Il existe néanmoins 2 autres systèmes qui sont le système Oehler,
utilisé en Allemagne et en Autriche, et le système Albert utilisé en Europe
centrale et en Turquie
Le système Boehm
Ce système a d’abord été développé pour la flûte puis adapté à la
clarinette, le hautbois et le saxophone.
Il repose sur les principes suivants :
La position des trous correspondant à chaque note est déterminée
de manière optimale, sans tenir compte de la position des doigts. Elle est
mesurée par rapport à la longueur totale du tube qui donne la note
fondamentale.
Un système complexe de clés à correspondances (une clé pouvant en
actionner plusieurs) permet de boucher tous les trous avec simplement 9 doigts.
Avec ce nouveau système :
- La production des sons aigus est plus facile
- La sonorité est meilleure et plus homogène
- La justesse est nettement supérieure
- Les doigtés dits fourchus sont supprimés.
Une clarinette utilisant le système Boehm, dispose d’un grand
nombre d’éléments mobiles comprenant touches, paliers, axes, vis et ressorts,
participant à la manipulation de 17 tampons obturant autant d'orifices
inaccessibles avec les doigts.
Eléments servant à la fabrication d'une clarinette
(Musée des instruments à vent de la Couture-Boussey)

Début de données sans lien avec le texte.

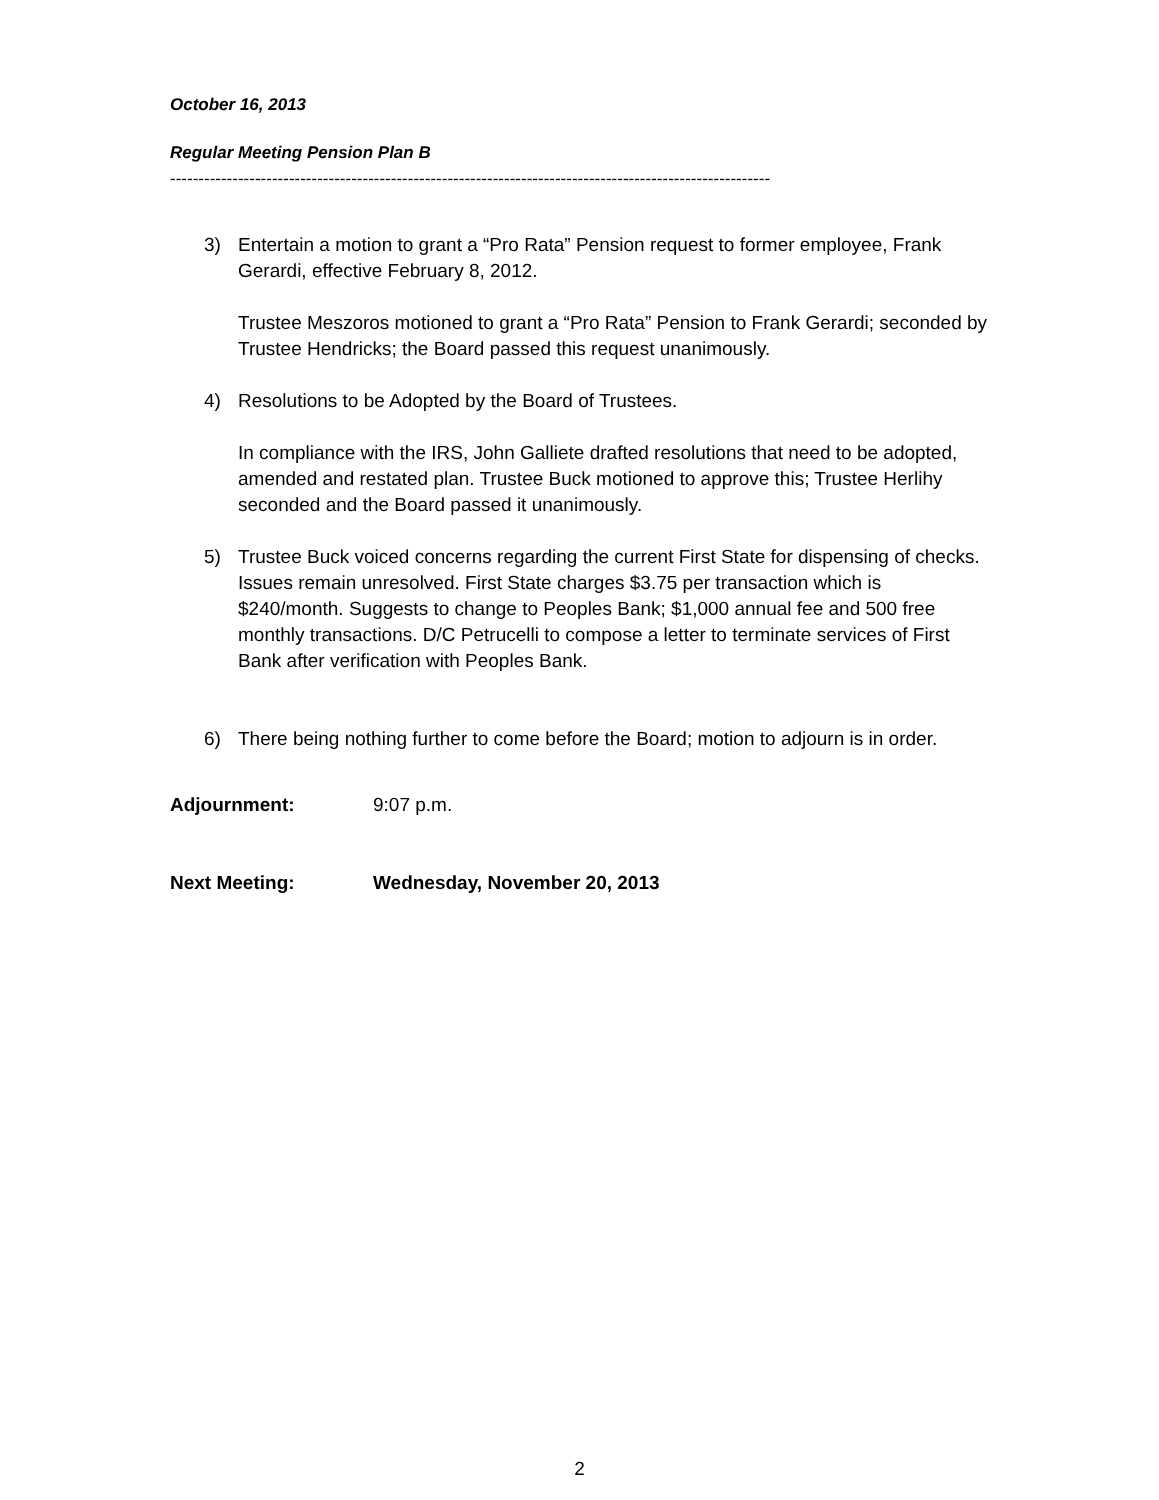October 16, 2013
Regular Meeting Pension Plan B
----------------------------------------------------------------------------------------------------------
3) Entertain a motion to grant a “Pro Rata” Pension request to former employee, Frank Gerardi, effective February 8, 2012.
Trustee Meszoros motioned to grant a “Pro Rata” Pension to Frank Gerardi; seconded by Trustee Hendricks; the Board passed this request unanimously.
4) Resolutions to be Adopted by the Board of Trustees.
In compliance with the IRS, John Galliete drafted resolutions that need to be adopted, amended and restated plan. Trustee Buck motioned to approve this; Trustee Herlihy seconded and the Board passed it unanimously.
5) Trustee Buck voiced concerns regarding the current First State for dispensing of checks. Issues remain unresolved. First State charges $3.75 per transaction which is $240/month. Suggests to change to Peoples Bank; $1,000 annual fee and 500 free monthly transactions. D/C Petrucelli to compose a letter to terminate services of First Bank after verification with Peoples Bank.
6) There being nothing further to come before the Board; motion to adjourn is in order.
Adjournment: 9:07 p.m.
Next Meeting: Wednesday, November 20, 2013
2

La famille des clarinettes
(Musée des instruments à vent de la Couture-Boussey)
1 : Clarinette
sopranino en lab aigü.
2 : Clarinette
sopranino en mi aigü.
3 :Clarinette soprano
en ut.
4 : Clarinette soprano
en si.
5 : Clarinette soprano
en la.
6 : Clarinette alto en
mi.
7 : Cor de basset
(aussi appelé clarinette alto en fa)
8 : Clarinette basse.
9 : Clarinette
contrebasse.
Le cor anglais
Le 19e siècle voit l’introduction du cor anglais dans
l’orchestre symphonique. On le trouve entre autres chez Berlioz dans la
«symphonie fantastique» et «Harold en Italie», dans le concerto pour piano n°1
de Chopin, dans l’ouverture de «Guillaume Tell» de Rossini.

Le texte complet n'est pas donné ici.